Who knows when they’ll come take the tape down. I saw Audie come in from the field and stick his head inside the barn but Creed wasn’t there so he walked right on around to the front porch and lifted the tape and went on in. He doesn’t know what it means. He doesn’t know anything about tape, not that kind or any other kind. I suppose maybe he’s seen them use it on
Rockford
or somewhere but that doesn’t mean he understands it. To him that tape’s just a decoration. He probably thinks it’s the Fourth of July.
Tom didn’t have but two uncles left and in spite of that I hadn’t seen him around. He was never much for coming by their place when he was growing up. I think I understood that. They were alien to him. Just one generation away and they were like a tribe of cannibals to that boy, even though his own mother had come up among them. I’d blame it on DeAlton but I don’t think that’s entirely fair either. DeAlton always knew his way around a farmyard, even though you might not know it to look at him.

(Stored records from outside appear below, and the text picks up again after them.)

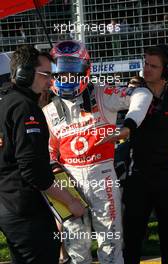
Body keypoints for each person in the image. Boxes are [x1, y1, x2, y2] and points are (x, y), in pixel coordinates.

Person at [43, 40, 153, 264]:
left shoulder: (103, 94)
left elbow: (142, 93)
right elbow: (50, 153)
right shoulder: (48, 110)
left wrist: (128, 126)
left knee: (110, 244)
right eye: (62, 73)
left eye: (73, 72)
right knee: (76, 249)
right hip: (68, 181)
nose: (67, 79)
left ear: (85, 69)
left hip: (102, 176)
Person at [0, 45, 85, 264]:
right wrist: (70, 201)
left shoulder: (7, 102)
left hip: (9, 204)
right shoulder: (24, 107)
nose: (51, 81)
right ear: (24, 73)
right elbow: (33, 170)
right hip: (25, 209)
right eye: (46, 74)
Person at [122, 44, 168, 264]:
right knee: (132, 238)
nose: (147, 69)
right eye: (145, 63)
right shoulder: (132, 93)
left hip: (166, 176)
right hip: (137, 176)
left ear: (167, 70)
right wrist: (129, 92)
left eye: (154, 66)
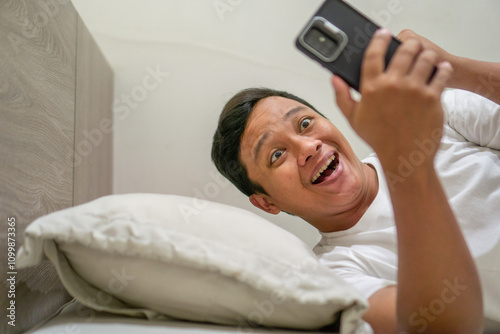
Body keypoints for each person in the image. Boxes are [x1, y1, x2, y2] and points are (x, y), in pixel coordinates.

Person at [211, 28, 500, 333]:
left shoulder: (436, 115)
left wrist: (456, 70)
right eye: (277, 155)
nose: (308, 148)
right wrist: (406, 160)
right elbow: (443, 329)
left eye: (305, 123)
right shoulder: (333, 275)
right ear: (267, 203)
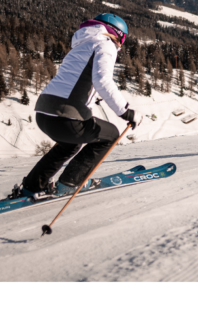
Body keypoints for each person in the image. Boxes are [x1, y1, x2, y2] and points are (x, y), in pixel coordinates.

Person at [14, 14, 137, 199]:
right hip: (66, 116)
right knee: (110, 134)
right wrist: (126, 111)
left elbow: (76, 79)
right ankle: (70, 182)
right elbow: (103, 80)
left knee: (69, 145)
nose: (121, 44)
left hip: (44, 113)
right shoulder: (106, 45)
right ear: (118, 34)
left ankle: (31, 187)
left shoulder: (82, 45)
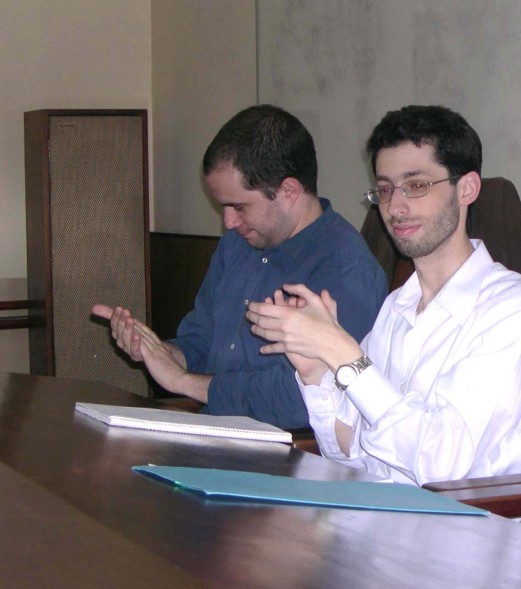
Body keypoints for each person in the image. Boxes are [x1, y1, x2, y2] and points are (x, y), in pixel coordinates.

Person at [246, 105, 521, 485]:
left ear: (466, 188)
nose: (395, 207)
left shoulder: (516, 312)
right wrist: (316, 371)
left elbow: (442, 469)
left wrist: (341, 352)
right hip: (372, 522)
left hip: (459, 535)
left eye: (416, 186)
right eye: (384, 190)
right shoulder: (397, 306)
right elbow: (350, 453)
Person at [92, 104, 387, 429]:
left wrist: (183, 383)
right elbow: (200, 342)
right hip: (215, 435)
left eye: (239, 206)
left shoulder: (345, 266)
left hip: (288, 454)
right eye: (223, 206)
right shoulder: (239, 243)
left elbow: (301, 401)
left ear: (288, 191)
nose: (228, 222)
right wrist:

First on that onion farm of his father’s and then selling for Dobson. He’d go from one place to the next like the Fuller Brush man, but with a trunkful of milking equipment instead of brushes. He kept coveralls in the trunk and he’d pull them on right over his suit and tie, and a pair of old Red Wing boots that he’d probably worn for digging onions back before he got his own ideas. A man makes use of what he owns and where he’s been, and DeAlton was no different that way. He never could sell a thing to those Proctor boys, though. Not that they had two nickels to rub together. They did everything just the way Lester did before them and they never made any complaint. I don’t think they even knew the world had changed.
The last few years have been different, at least in the summertime. I mean with regards to Tom coming around and all. Ever since he’s been grown up and working he’s been out to the farm a couple three times a week. Sometimes more. Sometimes to visit and sometimes not. It’s none of my business what he’s up to. I know that. It was none of my business when Creed built that whiskey still after he came home from Korea either, not until he needed help sweating a little copper pipe and I had a blowtorch I knew how to use. My father’d taught me. I’d never even touched that particular blowtorch before then. It was old stock that we’d brought home from the lumberyard when something new came in and nobody wanted the old. It was still sealed up in the box until Creed decided he’d start making whiskey or whatever you’d call it. He needed some other help too and I gave it to him. More than he asked for. The crawl space is still full of that old junk. I ought to have a yard sale one of these days.